Stinson screwed his face into something between a grimace and grin. “Shit, you always this well prepared?” He unzipped his coat, exposing what I realized was a shoulder rig and the checkered walnut grips of a handgun. He gripped it. It took a while to clear the holster. In a crisis situation, he could probably have hauled it out in time for the ME to arrive and pronounce him DOA. It was a Ruger Blackhawk, with a barrel about a foot long.
“What did you do, tell them to super-size it?”
“Forty-four Mag. Makes a statement, don't you think?”
“So does walking around naked.”
“If all I'm supposed to do is sit here with my face hanging out, you should take it.”
I was wrestling suddenly with my doubts about having dragged him along. Sure, he was a consenting adult, with his own badass fantasies, but this had nothing to do with him. Never mind that it would be impossible for me to conceal his cannon. Frankly, though I didn't tell him, I doubted I could hold it. My fingers were stiffening and my elbow felt hot and waxy, as if the joint were melting away. Besides, I rationalized, if things got tense, Stinson was the type to start throwing lead, and I had to think about Nicole.

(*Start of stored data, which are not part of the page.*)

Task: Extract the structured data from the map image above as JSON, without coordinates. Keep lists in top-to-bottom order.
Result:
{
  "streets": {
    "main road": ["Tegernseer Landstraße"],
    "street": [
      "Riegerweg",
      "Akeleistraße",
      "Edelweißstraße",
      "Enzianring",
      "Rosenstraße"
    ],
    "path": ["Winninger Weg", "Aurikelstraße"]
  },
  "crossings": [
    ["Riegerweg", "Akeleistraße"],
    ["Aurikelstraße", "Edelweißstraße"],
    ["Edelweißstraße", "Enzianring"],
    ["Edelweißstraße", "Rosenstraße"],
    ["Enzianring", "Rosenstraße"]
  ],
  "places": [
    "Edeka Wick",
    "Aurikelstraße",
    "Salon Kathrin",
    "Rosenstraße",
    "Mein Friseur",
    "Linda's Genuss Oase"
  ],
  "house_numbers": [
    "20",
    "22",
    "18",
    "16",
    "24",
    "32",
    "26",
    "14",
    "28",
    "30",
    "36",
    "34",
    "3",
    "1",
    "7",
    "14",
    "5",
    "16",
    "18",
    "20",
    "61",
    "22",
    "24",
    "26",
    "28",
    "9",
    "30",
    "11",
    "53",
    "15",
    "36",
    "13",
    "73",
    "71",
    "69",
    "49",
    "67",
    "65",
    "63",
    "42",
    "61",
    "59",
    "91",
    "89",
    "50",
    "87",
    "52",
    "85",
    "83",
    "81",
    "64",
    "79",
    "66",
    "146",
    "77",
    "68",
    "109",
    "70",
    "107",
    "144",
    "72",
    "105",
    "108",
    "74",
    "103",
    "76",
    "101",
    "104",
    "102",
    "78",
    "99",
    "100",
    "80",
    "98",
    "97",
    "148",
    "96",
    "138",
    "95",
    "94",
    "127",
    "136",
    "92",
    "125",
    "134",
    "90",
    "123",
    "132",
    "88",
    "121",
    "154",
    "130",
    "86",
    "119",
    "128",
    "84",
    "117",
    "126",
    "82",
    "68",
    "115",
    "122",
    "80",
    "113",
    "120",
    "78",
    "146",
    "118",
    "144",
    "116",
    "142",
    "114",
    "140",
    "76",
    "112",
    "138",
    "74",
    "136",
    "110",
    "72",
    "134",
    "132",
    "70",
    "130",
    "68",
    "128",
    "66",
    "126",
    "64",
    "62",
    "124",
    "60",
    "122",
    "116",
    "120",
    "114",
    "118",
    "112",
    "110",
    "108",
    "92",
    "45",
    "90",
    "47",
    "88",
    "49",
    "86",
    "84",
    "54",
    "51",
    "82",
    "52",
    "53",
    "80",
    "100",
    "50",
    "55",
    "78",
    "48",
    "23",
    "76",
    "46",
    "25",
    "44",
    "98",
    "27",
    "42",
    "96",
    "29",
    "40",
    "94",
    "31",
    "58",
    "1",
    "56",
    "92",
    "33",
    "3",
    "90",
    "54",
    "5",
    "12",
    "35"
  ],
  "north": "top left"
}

To his good, though, I remembered something about him that I had forgotten. Whereas a lot of cops hated having to wear a gun, couldn't hit a barn door with one, and hoped they never had to, Stinson had loved carrying, had love lighting it up when the situation warranted, or not. He went to the range on his own time and practiced. So, okay, maybe the risk/reward factor ran about even; but right now I needed him to stay put. “Hang on to your testosterone and sit tight.”
With sweat oozing under my shirt, I left the keys in the ignition and got out. “Remember, when he goes through that entrance, honk.” I started across the rutted vacant lot toward the empty street and the old mill.